Hello loneliness, my old friend

Cara Solitudine,

Non stupirti se ti scrivo, Solitudine, e non aggrottare la fronte se, dopo tanti anni passati insieme, ho deciso di prendermi un periodo di pausa.

Sono stato un bambino che legge, Solitudine, e libro dopo libro prese forma quella disgraziata e meravigliosa impresa che fu crearsi il proprio mondo. E non mi resi conto, amica mia, che l’unica persona che mi teneva per mano, tra i monti innevati e le verdi brughiere, eri tu. Perché lo sai, quando si legge, in fondo si è sempre soli.

Passarono gli anni, Solitudine, e nel mio cuore crebbe quel mondo che mi ero creato e credetti, folle com’ero, che non esistesse luogo migliore. E mi parve, amica mia, che quel mondo si popolasse di strane e meravigliose creature, compagne delle sere che a lungo attendevo. Ancora una volta non m’accorsi, folle com’ero, che, dietro ad ognuna di esse, si celavano i tuoi occhi di ghiaccio.

Imparai ad amarti, Solitudine, e facemmo l’amore, e sono certo che ricambiavi i miei sentimenti come nessuno aveva mai fatto fino ad allora.

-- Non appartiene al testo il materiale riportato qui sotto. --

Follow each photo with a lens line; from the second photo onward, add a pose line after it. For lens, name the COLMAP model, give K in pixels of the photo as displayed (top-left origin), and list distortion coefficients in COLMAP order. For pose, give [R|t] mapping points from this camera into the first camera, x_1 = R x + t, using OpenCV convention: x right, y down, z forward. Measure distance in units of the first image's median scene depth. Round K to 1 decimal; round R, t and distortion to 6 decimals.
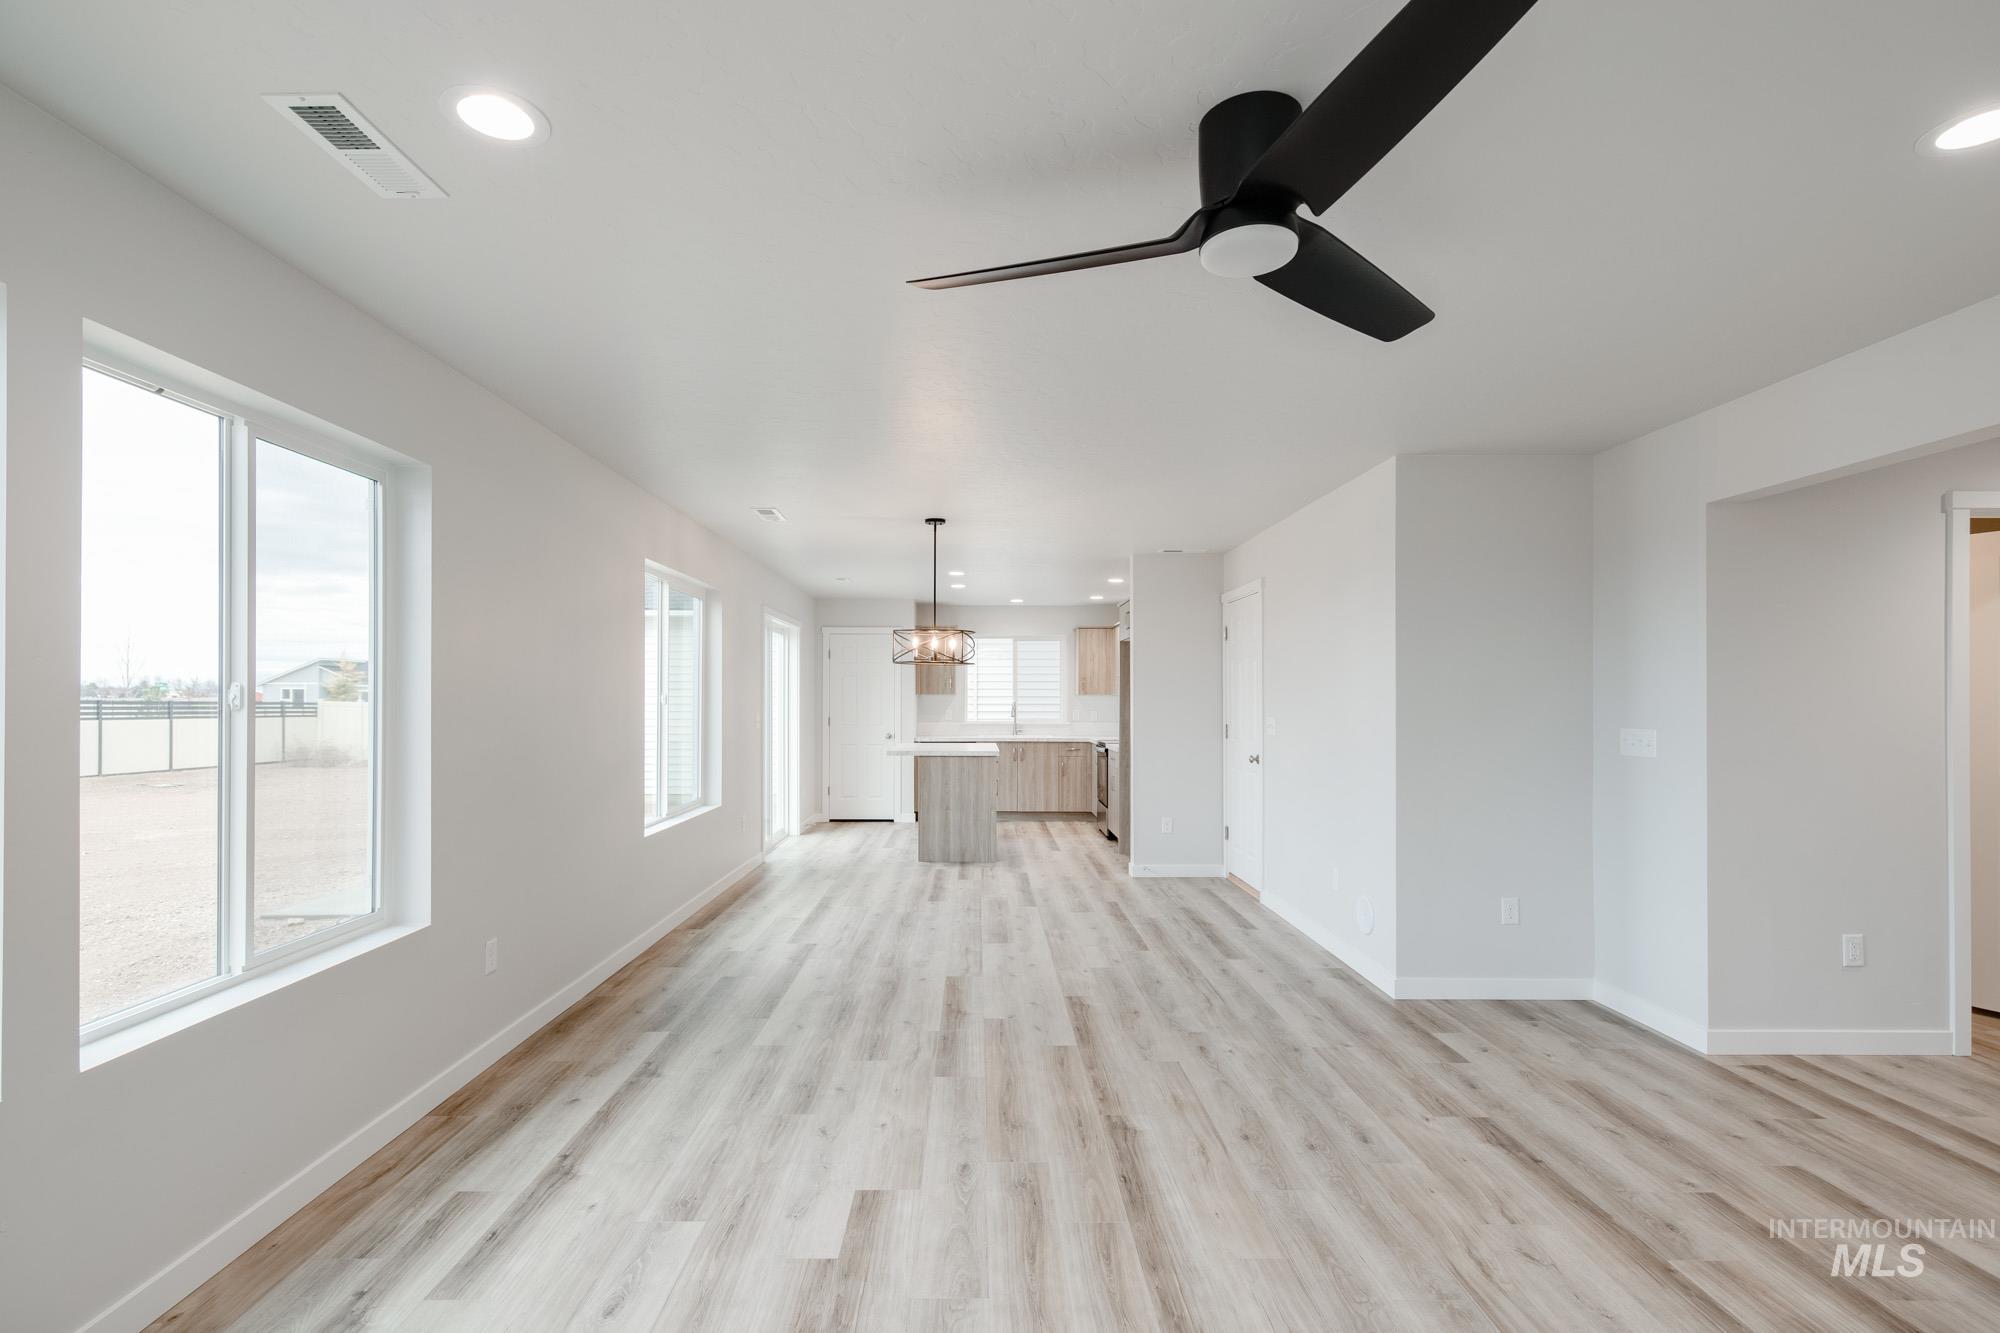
lens RADIAL K [[927.2, 0, 917.9], [0, 927.2, 698.6], [0, 0, 1]] dist [0.004152, 0.000059]
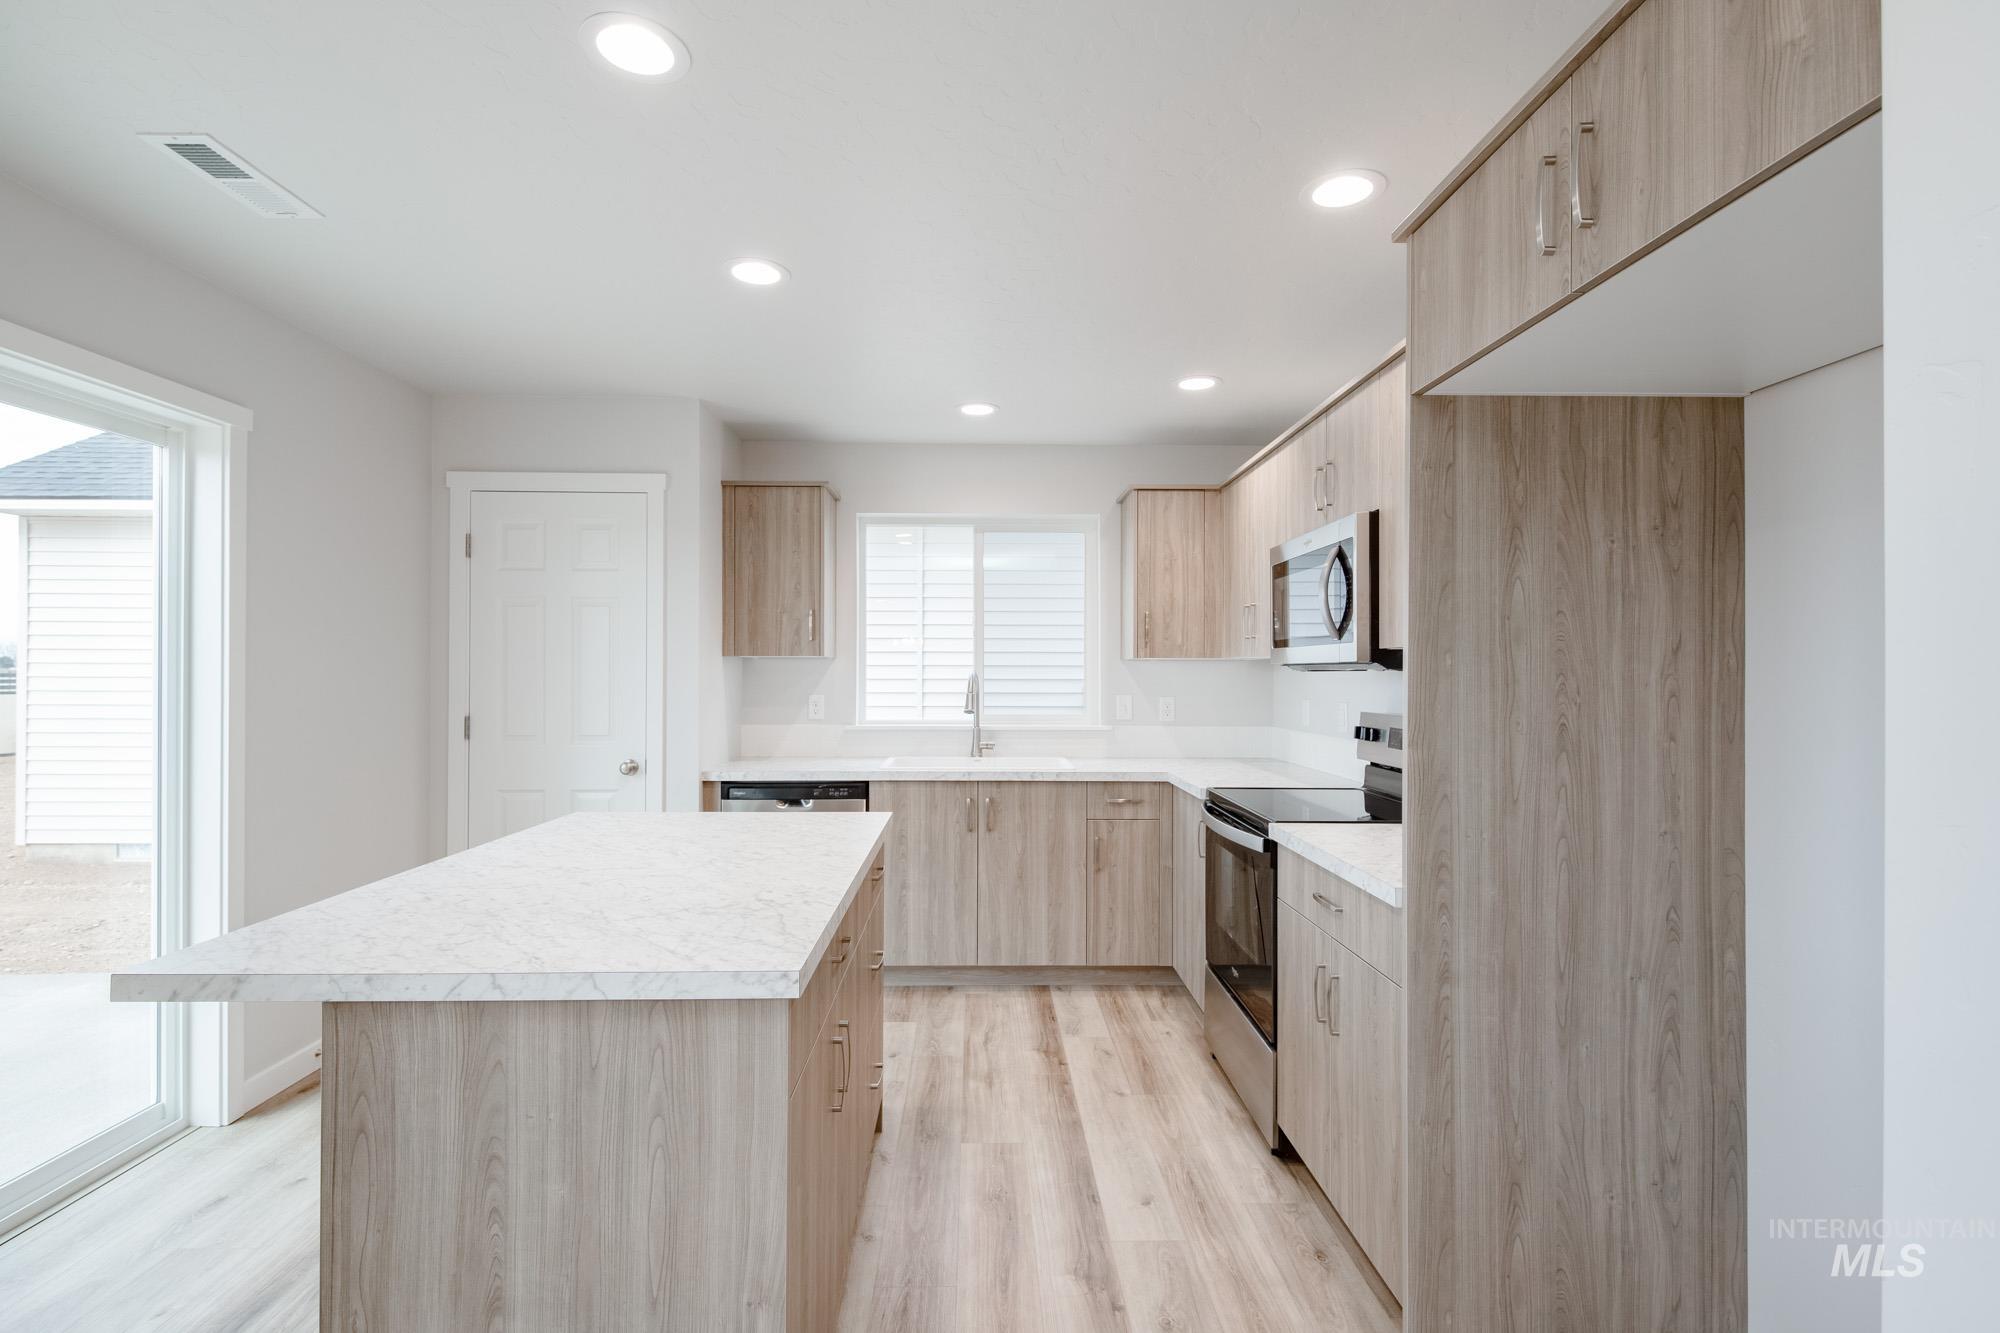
lens RADIAL K [[910.1, 0, 1000.0], [0, 910.1, 666.5], [0, 0, 1]] dist [0.001762, -0.000195]
pose [[0.995891, 0.003013, 0.090512, 0.161026], [-0.002462, 0.999978, -0.006198, 0.004241], [-0.090528, 0.005949, 0.995876, 1.230962]]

Negli ultimi anni sei stata un’amante gelosa, Solitudine. Mi hai aspettato tutte le notti, vicino alla finestra della mia piccola stanza, dove ci siamo incontrati per la prima volta. Hai temuto di perdermi, amica mia, e tutti i tentativi di trovare qualcuno che colmasse quel vuoto che è la tua compagnia tu li hai resi vani. Hai voluto persuadermi che non ci fosse nessuno degno di sostituirti, Solitudine.

E ancora ti vedo attraverso gli specchi, e so che mi segui nei luoghi affollati, dove la gente crede che tu non possa raggiungerci, ma nessuno può sfuggirti, Solitudine.

Anche adesso sei con me, ora, mentre ti scrivo questa lettera, e potrei giurare di aver visto una lacrima scendere lungo il tuo viso, non ti avevo mai visto piangere, Solitudine. Lascia che sia io questa volta ad asciugarti le lacrime, amica cara, tu che tante volte hai asciugato le mie, e lascia che ti dica che ci incontreremo di nuovo, e ci ameremo ancora. Quando avrò la testa liscia e i baffi di neve, allora sarò il più tenero degli amanti, e mi sarà grata la tua compagnia, ma ora devi lasciarmi andare.

Lascia la mia mano, Solitudine, e tieni questa lettera come un caro ricordo, di cui parlare la prossima volta che ci incontreremo. So che riderai, amica cara, e so che mi sarà mancato quel tuo sorriso bianco e crudele, che rende belle tutte le cose.